▶ SOURCE DATA:
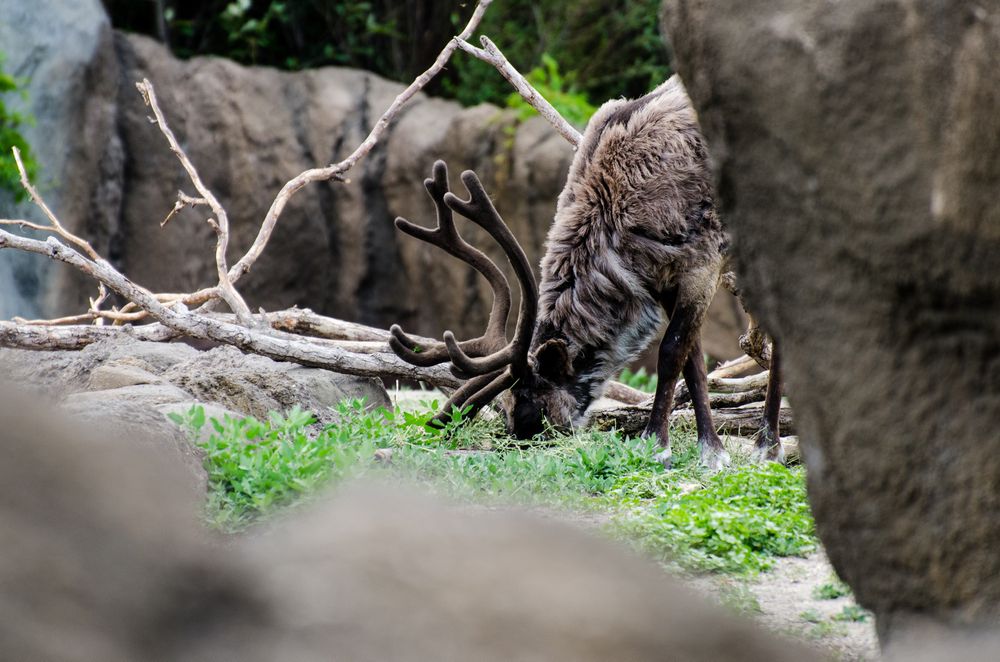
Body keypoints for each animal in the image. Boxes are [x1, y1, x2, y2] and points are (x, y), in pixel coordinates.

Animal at [389, 75, 783, 469]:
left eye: (531, 404)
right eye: (505, 408)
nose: (519, 438)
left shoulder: (701, 263)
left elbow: (671, 353)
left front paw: (660, 444)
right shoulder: (663, 283)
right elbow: (694, 365)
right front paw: (710, 449)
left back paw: (769, 444)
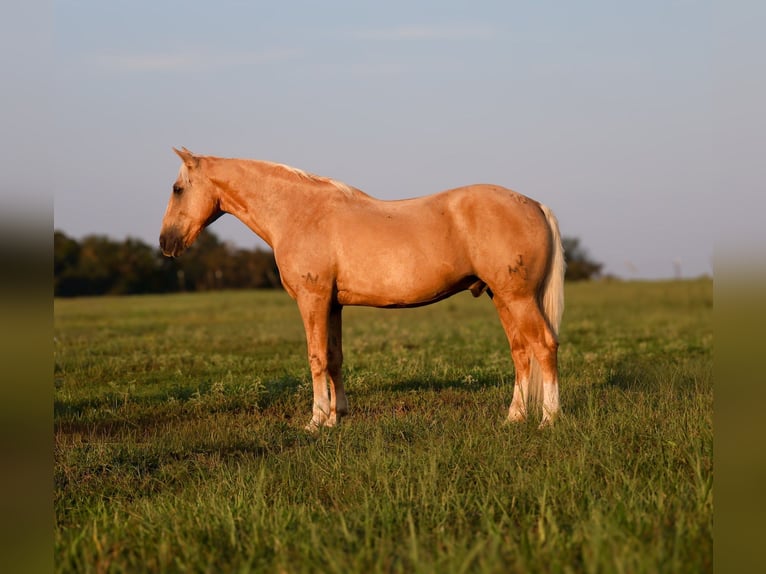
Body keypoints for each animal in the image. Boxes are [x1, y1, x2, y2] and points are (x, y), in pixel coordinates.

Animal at [160, 148, 565, 430]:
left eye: (178, 189)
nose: (166, 243)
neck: (298, 212)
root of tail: (535, 205)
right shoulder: (333, 305)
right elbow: (334, 358)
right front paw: (336, 416)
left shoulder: (313, 300)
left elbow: (316, 358)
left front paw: (316, 421)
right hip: (503, 298)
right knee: (520, 352)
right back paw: (514, 417)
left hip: (518, 298)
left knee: (543, 346)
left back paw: (548, 418)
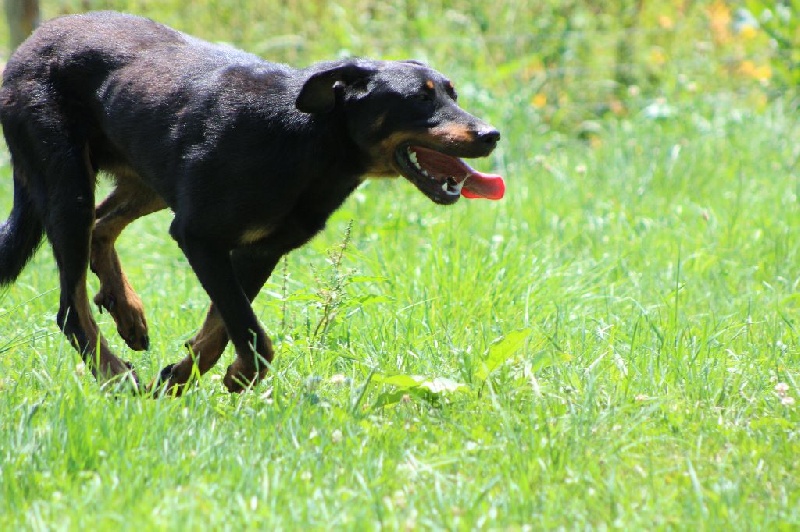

▶ WHAT THE TASK ASKS: Beginning at the line with "nose: (166, 243)" and ending at the last line of the listing above, retype each line exactly, including those two lines. Leave the pictures out.

▶ RESPONSE:
nose: (166, 243)
neck: (298, 212)
root of tail: (535, 205)
right shoulder: (333, 305)
right elbow: (334, 358)
right front paw: (336, 416)
left shoulder: (313, 300)
left elbow: (316, 358)
left front paw: (316, 421)
right hip: (503, 298)
right knee: (520, 352)
right back paw: (514, 417)
left hip: (518, 298)
left knee: (543, 346)
left back paw: (548, 418)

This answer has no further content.